_Text block_
=======

Case report: Pharmacokinetic interaction involving sirolimus and regorafenib in patients with post-transplant recurrent hepatocellular carcinoma

Background Sirolimus is primarily metabolized by CYP3A4 and transported by P-gp. Drug interactions that affect this pathway can alter its plasma exposures, resulting in untargeted sirolimus concentrations.Case summary In this case report, we investigate a pharmacokinetic drug-drug interaction between regorafenib and sirolimus, mediated by CYP3A4 and P-gp, in a 56-year-old Chinese male with recurrent hepatocellular carcinoma post-liver transplantation. In this case, the patient's baseline sirolimus trough blood concentration was 5.0 ng/mL prior to initiating a new cycle of regorafenib (80 mg once daily). Following a 7-day administration period of regorafenib, a notable elevation in sirolimus trough blood concentration to 12.3 ng/mL was observed. Upon cessation of regorafenib therapy for one week, the sirolimus trough blood concentration reverted back to 5.2 ng/mL. Nevertheless, upon resumption of regorafenib (160 mg once daily) treatment for an additional 10 days, the sirolimus trough blood concentration experienced a recurrence of increase, reaching 11.0 ng/mL. Following the confirmation of tumor progression, the discontinuation of regorafenib was deemed necessary. Consequently, a subsequent medical evaluation of the patient's sirolimus trough blood concentration, undertaken precisely one month after cessation of regorafenib therapy, revealed a concentration level of 2.8 ng/mL. Based on the Drug Interaction Probability Scale, this interaction was deemed probable.Conclusion Regorafenib exerts a regulatory influence on the blood concentrations of sirolimus by inhibiting the activity of CYP3A4 and P-gp, potentially altering its pharmacokinetic profile. Given the potential for both excessive and inadequate immunosuppression to adversely affect patients with recurrent hepatocellular carcinoma post-liver transplantation, clinicians must maintain a heightened awareness of this drug-drug interaction.

=======

Saved data entries:

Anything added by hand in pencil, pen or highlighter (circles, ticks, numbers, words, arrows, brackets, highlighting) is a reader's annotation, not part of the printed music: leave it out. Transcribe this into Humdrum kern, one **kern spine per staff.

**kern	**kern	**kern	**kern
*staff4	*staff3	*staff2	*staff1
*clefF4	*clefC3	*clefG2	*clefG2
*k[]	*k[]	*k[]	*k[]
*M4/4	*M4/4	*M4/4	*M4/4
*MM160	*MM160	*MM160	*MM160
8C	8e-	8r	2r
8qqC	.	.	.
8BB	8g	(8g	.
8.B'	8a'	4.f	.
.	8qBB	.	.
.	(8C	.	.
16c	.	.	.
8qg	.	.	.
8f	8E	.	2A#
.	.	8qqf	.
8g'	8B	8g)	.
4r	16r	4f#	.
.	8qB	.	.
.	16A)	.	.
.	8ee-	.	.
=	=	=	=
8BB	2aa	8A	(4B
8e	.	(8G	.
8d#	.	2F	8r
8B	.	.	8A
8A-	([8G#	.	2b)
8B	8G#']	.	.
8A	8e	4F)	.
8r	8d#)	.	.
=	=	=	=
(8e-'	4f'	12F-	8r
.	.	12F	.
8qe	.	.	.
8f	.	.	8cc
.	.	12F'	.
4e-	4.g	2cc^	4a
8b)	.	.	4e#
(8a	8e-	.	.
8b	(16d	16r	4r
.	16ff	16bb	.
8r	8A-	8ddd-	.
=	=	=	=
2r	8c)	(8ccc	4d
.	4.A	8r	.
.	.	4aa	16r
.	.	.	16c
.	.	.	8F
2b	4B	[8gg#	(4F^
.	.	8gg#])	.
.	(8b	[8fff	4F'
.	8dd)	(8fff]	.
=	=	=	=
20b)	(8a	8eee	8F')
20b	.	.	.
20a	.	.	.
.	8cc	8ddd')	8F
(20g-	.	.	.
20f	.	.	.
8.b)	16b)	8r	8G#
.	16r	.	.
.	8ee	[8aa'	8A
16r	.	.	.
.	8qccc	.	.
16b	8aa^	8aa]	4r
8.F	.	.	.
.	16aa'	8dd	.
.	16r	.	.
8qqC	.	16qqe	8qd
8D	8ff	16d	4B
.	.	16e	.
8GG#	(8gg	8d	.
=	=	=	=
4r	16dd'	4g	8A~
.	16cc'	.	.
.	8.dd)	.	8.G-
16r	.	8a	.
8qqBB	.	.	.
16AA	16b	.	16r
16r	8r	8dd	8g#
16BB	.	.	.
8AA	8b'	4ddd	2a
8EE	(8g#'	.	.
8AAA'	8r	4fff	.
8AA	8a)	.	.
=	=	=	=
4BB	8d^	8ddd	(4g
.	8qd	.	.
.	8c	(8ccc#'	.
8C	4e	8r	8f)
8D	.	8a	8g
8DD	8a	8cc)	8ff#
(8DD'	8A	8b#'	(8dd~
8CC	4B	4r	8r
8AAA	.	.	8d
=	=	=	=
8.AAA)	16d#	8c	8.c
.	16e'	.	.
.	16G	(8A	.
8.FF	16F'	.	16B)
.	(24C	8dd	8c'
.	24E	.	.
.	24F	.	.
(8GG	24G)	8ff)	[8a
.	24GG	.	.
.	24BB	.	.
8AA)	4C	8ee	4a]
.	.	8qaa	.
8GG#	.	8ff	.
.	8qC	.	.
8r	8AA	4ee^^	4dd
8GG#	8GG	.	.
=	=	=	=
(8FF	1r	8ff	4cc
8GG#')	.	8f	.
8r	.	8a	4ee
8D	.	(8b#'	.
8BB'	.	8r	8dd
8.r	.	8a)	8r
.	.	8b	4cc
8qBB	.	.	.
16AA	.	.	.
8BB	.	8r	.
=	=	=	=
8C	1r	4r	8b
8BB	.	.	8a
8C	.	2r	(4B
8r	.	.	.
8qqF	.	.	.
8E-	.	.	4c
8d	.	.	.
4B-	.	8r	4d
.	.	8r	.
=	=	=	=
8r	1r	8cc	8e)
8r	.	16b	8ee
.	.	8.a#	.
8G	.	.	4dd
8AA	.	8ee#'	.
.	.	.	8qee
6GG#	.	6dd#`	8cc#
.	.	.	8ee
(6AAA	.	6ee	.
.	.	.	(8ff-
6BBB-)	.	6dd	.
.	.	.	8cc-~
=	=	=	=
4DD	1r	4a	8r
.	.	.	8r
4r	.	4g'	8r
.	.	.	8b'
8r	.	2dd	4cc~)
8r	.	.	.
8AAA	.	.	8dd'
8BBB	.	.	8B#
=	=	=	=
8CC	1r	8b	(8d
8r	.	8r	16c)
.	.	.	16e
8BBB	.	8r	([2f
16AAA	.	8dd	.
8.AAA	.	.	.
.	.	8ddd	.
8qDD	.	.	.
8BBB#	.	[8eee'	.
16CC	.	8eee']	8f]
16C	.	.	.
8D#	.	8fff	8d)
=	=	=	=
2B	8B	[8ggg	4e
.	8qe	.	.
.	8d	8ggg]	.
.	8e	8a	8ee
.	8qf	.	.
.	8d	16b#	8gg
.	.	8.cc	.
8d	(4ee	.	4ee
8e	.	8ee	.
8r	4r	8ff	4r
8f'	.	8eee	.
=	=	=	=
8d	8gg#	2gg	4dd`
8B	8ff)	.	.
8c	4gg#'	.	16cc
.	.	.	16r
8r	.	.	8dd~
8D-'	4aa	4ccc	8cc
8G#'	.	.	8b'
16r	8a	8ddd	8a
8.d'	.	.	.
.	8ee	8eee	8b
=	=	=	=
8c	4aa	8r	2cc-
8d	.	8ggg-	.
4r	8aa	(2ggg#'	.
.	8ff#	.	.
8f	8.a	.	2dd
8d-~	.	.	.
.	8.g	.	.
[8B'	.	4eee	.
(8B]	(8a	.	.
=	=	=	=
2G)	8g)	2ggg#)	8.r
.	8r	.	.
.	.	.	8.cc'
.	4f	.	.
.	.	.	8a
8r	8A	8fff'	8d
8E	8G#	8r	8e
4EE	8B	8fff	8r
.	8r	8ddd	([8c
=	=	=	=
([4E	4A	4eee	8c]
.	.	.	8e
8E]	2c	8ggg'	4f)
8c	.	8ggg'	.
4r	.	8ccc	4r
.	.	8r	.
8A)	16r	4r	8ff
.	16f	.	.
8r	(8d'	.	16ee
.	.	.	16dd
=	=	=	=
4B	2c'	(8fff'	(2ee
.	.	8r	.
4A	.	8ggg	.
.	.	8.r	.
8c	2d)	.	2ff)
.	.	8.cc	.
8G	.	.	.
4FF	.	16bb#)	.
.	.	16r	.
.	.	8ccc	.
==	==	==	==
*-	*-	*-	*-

=======

_Work required_
Transcribe the full case report on sirolimus and regorafenib above, word for word.

_Exercise solution_
Case report: Pharmacokinetic interaction involving sirolimus and regorafenib in patients with post-transplant recurrent hepatocellular carcinoma

Background Sirolimus is primarily metabolized by CYP3A4 and transported by P-gp. Drug interactions that affect this pathway can alter its plasma exposures, resulting in untargeted sirolimus concentrations.Case summary In this case report, we investigate a pharmacokinetic drug-drug interaction between regorafenib and sirolimus, mediated by CYP3A4 and P-gp, in a 56-year-old Chinese male with recurrent hepatocellular carcinoma post-liver transplantation. In this case, the patient's baseline sirolimus trough blood concentration was 5.0 ng/mL prior to initiating a new cycle of regorafenib (80 mg once daily). Following a 7-day administration period of regorafenib, a notable elevation in sirolimus trough blood concentration to 12.3 ng/mL was observed. Upon cessation of regorafenib therapy for one week, the sirolimus trough blood concentration reverted back to 5.2 ng/mL. Nevertheless, upon resumption of regorafenib (160 mg once daily) treatment for an additional 10 days, the sirolimus trough blood concentration experienced a recurrence of increase, reaching 11.0 ng/mL. Following the confirmation of tumor progression, the discontinuation of regorafenib was deemed necessary. Consequently, a subsequent medical evaluation of the patient's sirolimus trough blood concentration, undertaken precisely one month after cessation of regorafenib therapy, revealed a concentration level of 2.8 ng/mL. Based on the Drug Interaction Probability Scale, this interaction was deemed probable.Conclusion Regorafenib exerts a regulatory influence on the blood concentrations of sirolimus by inhibiting the activity of CYP3A4 and P-gp, potentially altering its pharmacokinetic profile. Given the potential for both excessive and inadequate immunosuppression to adversely affect patients with recurrent hepatocellular carcinoma post-liver transplantation, clinicians must maintain a heightened awareness of this drug-drug interaction.